La colère montait avec le sang au cerveau de Bouziane. Il donna sur la table un grand coup de poing, qui fit sursauter les plats et les verres.

— Si je la tenais, cette gueuse, je crois que, de mes mains, je l’étranglerais. Ah ! l’imbécile !… Arnet, poursuivit-il, il faut lui parler une dernière fois, à notre fils ; parlez-lui, vous et maître Augias, une fois dernière ; essayez de lui montrer sa sottise et notre peine ; quoique notre peine, ça lui soit égal, mais montrez-lui sa sottise ; et qu’il va faire son malheur.

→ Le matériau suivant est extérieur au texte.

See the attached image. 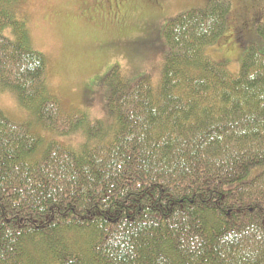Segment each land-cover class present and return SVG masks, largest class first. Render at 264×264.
Returning <instances> with one entry per match:
<instances>
[{
	"label": "trees",
	"instance_id": "1",
	"mask_svg": "<svg viewBox=\"0 0 264 264\" xmlns=\"http://www.w3.org/2000/svg\"><path fill=\"white\" fill-rule=\"evenodd\" d=\"M9 1L0 0V84L46 130L70 135L86 115L48 93L45 59ZM230 11L208 0L163 28L156 89L112 68L111 124L83 132L98 135L94 145L42 147L0 112V264H264V172L246 180L264 163V53L250 46L233 77L205 52Z\"/></svg>",
	"mask_w": 264,
	"mask_h": 264
},
{
	"label": "rangeland",
	"instance_id": "2",
	"mask_svg": "<svg viewBox=\"0 0 264 264\" xmlns=\"http://www.w3.org/2000/svg\"><path fill=\"white\" fill-rule=\"evenodd\" d=\"M208 0H10L12 17L22 26L28 46L46 62L48 93L66 112L86 115L81 128L60 136L46 130L32 110L22 107L16 91L0 84V112L14 124H27L41 138L78 149L83 132L93 121L111 124L105 110L109 87L103 85L117 66L130 84L147 78L157 88L166 48L163 28L179 14L202 9ZM231 11L225 32L205 52L229 74H238L240 61L250 46L264 53L257 27H264V0H228ZM13 39L15 35L9 27ZM100 135H103L101 133ZM98 135L84 139L94 145ZM264 172V163L249 169L246 180Z\"/></svg>",
	"mask_w": 264,
	"mask_h": 264
}]
</instances>
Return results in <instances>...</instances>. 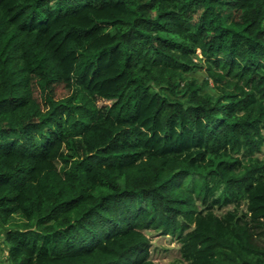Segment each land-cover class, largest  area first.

— Je lui parlerai, maître Bouziane, et je lui dirai ce que je pense ; et maître Augias aussi lui parlera une fois encore. Pour ce qui est de moi, voyez-vous, je lui parlerai d’autant mieux que, entre nous, je n’ai pas, pour mon compte, suivi la meilleure route. Raison de plus pour que je sache par où le diable nous attrape, et ce qu’il en coûte de se laisser attraper par le diable. Il y a souvent plus de sagesse utile dans la tête d’un fou rendu sage par le temps et l’expérience, que dans celle d’un saint qui n’a jamais vu le monde que par un trou ! C’est pourquoi je sais ce qu’il faut dire à Victorin, bonnes gens ; et, vous pouvez y compter, je le dirai.

— Merci, mon brave Arnet, dirent ensemble le père et la mère Bouziane.

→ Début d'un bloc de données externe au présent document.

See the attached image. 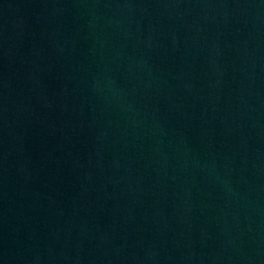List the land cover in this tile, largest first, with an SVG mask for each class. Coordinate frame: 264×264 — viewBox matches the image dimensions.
Masks as SVG:
<instances>
[{
	"label": "water",
	"instance_id": "obj_1",
	"mask_svg": "<svg viewBox=\"0 0 264 264\" xmlns=\"http://www.w3.org/2000/svg\"><path fill=\"white\" fill-rule=\"evenodd\" d=\"M0 264H264V0H0Z\"/></svg>",
	"mask_w": 264,
	"mask_h": 264
}]
</instances>
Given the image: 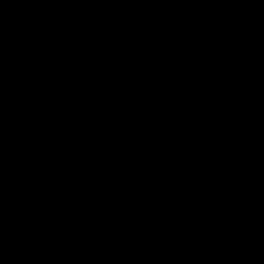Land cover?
<instances>
[{
	"label": "water",
	"instance_id": "1",
	"mask_svg": "<svg viewBox=\"0 0 264 264\" xmlns=\"http://www.w3.org/2000/svg\"><path fill=\"white\" fill-rule=\"evenodd\" d=\"M0 264H264V0H0Z\"/></svg>",
	"mask_w": 264,
	"mask_h": 264
}]
</instances>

Satisfaite de la promesse d’Arnet, la brave femme s’assit et se mit à manger, sur un coin de la table où les deux hommes prenaient le café, en fumant tous deux.

— Ne dites pas du mal de vous-même, fit Bouziane calmé. Le cœur vous commande toujours, vous, Arnet ; et quand c’est ainsi, le reste se pardonne aisément.

— Je ne dis pas trop de mal de moi, fit Arnet, mais j’en dois dire un peu, pour être juste. Je n’étais pas bête en mon temps, et j’avais de bons bras. Si j’avais voulu faire le paysan, sous les ordres de mon père qui avait un peu de bien, j’aurais pu, comme beaucoup d’autres, devenir un peu riche, assez pour être tout à fait libre ; mais non, j’aimais faire courir les pèlerins et les sangliers… J’aimais la chasse ; et la chasse, c’est une passion qui fait tout oublier. Tous ceux qui savent ce que c’est vous diront comme moi. J’aurais pu épouser une bonne fille, travailleuse, qui m’aurait aidé de ses bras, dans les travaux de la campagne. Je préférai épouser une institutrice révoquée, dont les chapeaux et les robes de ville flattaient ma bêtise. Et pour elle, après avoir gaspillé assez d’argent, je vendis ce qui me restait du bien de mon père. Dieu la reçoive en son paradis, ma pauvre femme ! Elle n’était pas sotte, mais elle avait mauvais gouvernement. Elle a bien fait de mourir. Et, maintenant, je n’arrive plus à payer le petit loyer de ma cabane ; voilà la punition de mon genre de vie. Avec le gibier, je peux vivre encore, oui, mais c’est tout juste. Je suis trop fier pour demander du secours à droite et à gauche : et j’ai refusé, par fierté, des offres bien charitables. Voilà l’exemple que je peux offrir à votre fils, maître Bouziane.